Rodriguez was suspended by the league on Aug. 5 for alleged violations of baseball's drug agreement and labor contract. Rodriguez was tied to the Biogenesis anti-aging clinic in Miami, Fla. from which he reportedly bought performance enhancing drugs.
Arbitrator Frederic Horowitz mulled the decision over 12 separate hearings spaced between Sept. 30 and Nov. 20. Both MLB and Rodriguez' legal team submitted briefs on the case in December.
Rodriguez - set to lose $25 million in 2014 if the suspension holds - released a statement through his lawyer moments after the news broke on Saturday, vowing to fight the ruling in federal court.
The number of games sadly comes as no surprise, as the deck has been stacked against me from day one. This is one man's decision, that was not put before a fair and impartial jury, does not involve me having failed a single drug test, is at odds with the facts and is inconsistent with the terms of the Joint Drug Agreement and the Basic Agreement, and relies on testimony and documents that would never have been allowed in any court in the United States because they are false and wholly unreliable. This injustice is MLB's first step toward abolishing guaranteed contracts in the 2016 bargaining round, instituting lifetime bans for single violations of drug policy, and further insulating its corrupt investigative program from any variety defense by accused players, or any variety of objective review.
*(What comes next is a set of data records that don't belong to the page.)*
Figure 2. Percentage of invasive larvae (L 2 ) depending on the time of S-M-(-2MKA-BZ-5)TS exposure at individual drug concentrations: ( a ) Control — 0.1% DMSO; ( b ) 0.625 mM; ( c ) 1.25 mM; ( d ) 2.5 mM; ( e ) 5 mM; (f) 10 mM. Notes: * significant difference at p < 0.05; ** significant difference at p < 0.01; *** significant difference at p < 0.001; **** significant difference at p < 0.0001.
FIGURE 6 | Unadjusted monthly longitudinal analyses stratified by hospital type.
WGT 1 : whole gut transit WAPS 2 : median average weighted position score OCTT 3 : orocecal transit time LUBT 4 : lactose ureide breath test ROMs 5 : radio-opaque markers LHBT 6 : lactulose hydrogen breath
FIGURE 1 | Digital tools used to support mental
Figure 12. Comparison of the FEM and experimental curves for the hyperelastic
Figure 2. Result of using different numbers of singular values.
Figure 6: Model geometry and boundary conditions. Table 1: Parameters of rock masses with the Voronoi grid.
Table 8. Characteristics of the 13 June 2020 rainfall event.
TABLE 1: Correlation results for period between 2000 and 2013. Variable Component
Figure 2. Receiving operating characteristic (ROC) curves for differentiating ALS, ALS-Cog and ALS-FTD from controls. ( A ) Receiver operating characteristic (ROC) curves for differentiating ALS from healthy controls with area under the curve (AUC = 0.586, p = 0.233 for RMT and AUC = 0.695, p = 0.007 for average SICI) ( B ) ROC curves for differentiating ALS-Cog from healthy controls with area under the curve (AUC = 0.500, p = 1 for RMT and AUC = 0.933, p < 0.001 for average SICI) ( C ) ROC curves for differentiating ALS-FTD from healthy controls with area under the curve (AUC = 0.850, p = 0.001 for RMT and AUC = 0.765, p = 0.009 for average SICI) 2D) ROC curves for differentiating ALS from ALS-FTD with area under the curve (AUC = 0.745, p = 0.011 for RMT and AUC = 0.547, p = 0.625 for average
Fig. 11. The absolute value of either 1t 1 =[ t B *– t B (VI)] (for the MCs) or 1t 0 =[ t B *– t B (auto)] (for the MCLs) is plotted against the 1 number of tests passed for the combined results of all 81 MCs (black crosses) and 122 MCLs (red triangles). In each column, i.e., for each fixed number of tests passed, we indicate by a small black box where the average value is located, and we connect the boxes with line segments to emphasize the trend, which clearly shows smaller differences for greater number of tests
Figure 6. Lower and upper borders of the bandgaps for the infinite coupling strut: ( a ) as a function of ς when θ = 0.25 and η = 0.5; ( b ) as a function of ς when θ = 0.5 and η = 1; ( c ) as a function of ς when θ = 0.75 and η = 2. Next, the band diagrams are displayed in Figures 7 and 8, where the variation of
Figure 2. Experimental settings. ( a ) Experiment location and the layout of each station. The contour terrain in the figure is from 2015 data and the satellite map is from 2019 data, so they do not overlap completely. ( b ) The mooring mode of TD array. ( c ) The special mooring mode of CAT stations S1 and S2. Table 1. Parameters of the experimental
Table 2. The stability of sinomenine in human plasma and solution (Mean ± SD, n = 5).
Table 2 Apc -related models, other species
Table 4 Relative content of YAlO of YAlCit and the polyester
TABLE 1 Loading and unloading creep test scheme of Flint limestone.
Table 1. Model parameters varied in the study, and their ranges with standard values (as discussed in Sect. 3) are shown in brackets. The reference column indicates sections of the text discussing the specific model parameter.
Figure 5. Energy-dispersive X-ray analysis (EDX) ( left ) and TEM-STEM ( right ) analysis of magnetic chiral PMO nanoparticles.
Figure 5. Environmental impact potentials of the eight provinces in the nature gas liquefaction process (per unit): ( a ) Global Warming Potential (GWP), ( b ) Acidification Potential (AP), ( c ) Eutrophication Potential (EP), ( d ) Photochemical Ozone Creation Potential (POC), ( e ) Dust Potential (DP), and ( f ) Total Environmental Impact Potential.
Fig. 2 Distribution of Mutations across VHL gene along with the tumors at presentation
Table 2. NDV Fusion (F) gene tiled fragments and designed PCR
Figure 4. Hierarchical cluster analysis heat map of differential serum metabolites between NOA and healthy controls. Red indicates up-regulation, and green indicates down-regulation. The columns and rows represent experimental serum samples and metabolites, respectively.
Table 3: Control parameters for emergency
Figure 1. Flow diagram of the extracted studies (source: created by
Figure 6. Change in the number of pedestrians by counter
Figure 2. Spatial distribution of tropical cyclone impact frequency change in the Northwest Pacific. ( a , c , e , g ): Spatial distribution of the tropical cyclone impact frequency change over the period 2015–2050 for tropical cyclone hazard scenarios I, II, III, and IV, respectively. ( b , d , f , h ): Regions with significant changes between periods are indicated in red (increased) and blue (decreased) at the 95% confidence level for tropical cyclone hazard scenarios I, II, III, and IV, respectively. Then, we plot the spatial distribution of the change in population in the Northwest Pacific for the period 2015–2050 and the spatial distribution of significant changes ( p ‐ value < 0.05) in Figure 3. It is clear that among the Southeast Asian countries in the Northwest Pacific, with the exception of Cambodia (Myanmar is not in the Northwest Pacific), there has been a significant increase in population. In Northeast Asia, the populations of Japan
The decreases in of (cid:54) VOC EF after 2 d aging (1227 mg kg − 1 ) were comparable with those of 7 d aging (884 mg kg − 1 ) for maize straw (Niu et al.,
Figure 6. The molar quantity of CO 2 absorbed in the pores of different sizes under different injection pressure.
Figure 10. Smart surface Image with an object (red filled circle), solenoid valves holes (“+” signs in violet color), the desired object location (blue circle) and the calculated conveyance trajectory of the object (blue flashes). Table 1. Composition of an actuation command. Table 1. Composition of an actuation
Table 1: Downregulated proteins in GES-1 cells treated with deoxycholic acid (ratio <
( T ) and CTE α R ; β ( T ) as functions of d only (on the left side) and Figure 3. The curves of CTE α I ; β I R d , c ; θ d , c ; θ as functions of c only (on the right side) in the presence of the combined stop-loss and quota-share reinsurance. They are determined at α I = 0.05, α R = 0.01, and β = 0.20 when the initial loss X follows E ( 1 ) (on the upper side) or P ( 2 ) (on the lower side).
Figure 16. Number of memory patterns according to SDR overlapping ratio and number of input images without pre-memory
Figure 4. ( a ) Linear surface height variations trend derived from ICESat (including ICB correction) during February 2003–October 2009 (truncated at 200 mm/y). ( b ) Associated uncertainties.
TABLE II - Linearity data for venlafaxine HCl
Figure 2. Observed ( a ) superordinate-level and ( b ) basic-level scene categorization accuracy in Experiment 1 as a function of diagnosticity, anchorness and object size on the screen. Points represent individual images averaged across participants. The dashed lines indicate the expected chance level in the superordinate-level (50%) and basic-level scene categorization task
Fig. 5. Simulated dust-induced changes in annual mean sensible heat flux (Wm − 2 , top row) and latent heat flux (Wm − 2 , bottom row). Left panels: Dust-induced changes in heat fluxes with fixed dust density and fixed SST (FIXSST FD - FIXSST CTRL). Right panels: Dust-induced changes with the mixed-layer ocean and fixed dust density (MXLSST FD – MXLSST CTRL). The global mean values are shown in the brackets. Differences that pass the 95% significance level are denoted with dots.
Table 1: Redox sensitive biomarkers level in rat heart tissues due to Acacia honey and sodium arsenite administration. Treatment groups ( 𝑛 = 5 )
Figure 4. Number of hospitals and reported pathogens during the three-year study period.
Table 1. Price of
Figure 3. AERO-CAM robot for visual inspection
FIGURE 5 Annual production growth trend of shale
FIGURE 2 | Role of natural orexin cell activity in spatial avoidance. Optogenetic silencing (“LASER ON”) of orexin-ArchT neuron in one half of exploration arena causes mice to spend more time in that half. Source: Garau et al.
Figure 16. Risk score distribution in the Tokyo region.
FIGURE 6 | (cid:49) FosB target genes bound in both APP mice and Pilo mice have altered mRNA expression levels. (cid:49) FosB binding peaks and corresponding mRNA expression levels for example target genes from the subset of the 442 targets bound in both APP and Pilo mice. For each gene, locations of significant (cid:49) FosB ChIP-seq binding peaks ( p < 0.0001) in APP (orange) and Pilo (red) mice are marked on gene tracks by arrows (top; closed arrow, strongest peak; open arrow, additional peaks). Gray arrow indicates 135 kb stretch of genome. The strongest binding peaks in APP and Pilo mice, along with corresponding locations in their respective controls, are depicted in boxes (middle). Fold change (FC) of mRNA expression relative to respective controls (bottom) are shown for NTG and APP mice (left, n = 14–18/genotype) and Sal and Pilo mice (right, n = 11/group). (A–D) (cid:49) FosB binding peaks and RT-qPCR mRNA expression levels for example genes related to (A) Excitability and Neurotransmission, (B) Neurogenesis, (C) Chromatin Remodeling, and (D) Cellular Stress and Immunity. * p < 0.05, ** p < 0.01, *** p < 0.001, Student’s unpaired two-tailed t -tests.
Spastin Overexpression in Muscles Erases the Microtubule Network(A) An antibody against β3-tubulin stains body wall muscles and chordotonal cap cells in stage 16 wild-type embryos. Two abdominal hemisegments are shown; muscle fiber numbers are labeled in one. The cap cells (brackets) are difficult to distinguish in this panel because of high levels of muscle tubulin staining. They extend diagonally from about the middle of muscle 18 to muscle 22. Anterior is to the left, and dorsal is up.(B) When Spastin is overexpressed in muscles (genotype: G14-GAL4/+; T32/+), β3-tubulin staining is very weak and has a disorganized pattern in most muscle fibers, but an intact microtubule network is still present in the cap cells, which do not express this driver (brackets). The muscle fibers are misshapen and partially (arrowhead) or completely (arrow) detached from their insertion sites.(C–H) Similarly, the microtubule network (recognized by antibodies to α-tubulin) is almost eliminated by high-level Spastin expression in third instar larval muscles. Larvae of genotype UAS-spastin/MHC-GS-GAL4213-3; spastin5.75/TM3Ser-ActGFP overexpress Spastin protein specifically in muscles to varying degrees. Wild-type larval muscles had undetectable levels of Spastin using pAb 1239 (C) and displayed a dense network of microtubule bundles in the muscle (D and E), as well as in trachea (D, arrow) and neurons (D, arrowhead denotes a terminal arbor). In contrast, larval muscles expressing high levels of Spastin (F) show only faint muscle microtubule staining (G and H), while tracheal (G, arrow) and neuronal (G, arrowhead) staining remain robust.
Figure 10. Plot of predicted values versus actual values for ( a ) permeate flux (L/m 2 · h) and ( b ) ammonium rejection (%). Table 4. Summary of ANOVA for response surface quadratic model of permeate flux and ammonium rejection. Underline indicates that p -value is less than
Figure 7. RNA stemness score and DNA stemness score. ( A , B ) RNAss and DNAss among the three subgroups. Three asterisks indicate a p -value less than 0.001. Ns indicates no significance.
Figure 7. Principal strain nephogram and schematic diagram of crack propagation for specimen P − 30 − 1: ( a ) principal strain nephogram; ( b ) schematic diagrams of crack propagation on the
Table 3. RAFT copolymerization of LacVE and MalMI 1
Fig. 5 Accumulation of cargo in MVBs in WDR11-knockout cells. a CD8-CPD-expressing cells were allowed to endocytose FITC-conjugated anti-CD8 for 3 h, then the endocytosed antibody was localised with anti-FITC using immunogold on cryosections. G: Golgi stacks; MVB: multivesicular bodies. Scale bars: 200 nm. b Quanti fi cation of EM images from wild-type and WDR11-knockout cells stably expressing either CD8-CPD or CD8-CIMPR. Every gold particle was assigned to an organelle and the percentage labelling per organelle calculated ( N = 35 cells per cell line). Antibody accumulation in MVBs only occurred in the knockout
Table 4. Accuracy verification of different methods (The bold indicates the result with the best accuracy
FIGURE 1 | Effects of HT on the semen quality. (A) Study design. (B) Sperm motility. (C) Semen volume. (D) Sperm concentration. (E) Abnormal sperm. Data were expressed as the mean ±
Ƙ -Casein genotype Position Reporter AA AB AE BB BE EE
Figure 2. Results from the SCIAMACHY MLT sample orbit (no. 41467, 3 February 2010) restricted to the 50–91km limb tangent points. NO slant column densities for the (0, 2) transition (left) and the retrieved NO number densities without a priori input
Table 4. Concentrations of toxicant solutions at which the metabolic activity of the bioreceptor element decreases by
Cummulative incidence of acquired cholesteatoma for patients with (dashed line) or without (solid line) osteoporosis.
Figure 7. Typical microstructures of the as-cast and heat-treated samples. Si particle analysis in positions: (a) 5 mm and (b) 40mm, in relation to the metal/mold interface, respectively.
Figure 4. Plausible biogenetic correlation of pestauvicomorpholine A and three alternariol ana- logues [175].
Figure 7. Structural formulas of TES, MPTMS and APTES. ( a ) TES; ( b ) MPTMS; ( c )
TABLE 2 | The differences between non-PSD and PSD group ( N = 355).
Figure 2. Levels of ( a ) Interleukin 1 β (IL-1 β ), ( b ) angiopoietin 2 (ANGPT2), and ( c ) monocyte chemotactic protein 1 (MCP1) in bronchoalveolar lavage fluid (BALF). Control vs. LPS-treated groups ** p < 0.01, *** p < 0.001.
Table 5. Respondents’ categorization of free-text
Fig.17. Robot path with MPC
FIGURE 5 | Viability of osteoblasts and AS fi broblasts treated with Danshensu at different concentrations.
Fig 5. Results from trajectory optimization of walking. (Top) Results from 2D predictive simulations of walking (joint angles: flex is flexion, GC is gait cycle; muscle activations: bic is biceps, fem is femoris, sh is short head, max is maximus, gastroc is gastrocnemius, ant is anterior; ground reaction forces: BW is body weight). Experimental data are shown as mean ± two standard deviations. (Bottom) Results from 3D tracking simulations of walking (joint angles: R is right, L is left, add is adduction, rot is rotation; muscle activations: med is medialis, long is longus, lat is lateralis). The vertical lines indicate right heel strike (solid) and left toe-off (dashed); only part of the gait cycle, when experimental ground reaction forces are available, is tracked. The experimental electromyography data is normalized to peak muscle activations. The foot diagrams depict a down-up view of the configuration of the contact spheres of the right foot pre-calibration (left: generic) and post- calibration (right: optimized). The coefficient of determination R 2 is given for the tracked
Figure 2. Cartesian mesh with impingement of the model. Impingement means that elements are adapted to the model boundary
I have been clear that I did not use performance enhancing substances as alleged in the notice of discipline, or violate the Basic Agreement or the Joint Drug Agreement in any manner, and in order to prove it I will take this fight to federal court. I am confident that when a Federal Judge reviews the entirety of the record, the hearsay testimony of a criminal whose own records demonstrate that he dealt drugs to minors, and the lack of credible evidence put forth by MLB, that the judge will find that the panel blatantly disregarded the law and facts, and will overturn the suspension. No player should have to go through what I have been dealing with, and I am exhausting all options to ensure not only that I get justice, but that players' contracts and rights are protected through the next round of bargaining, and that the MLB investigation and arbitration process cannot be used against others in the future the way it is currently being used to unjustly punish me.
I will continue to work hard to get back on the field and help the Yankees achieve the ultimate goal of winning another championship. I want to sincerely thank my family, all of my friends, and of course the fans and many of my fellow MLB players for the incredible support I received throughout this entire ordeal.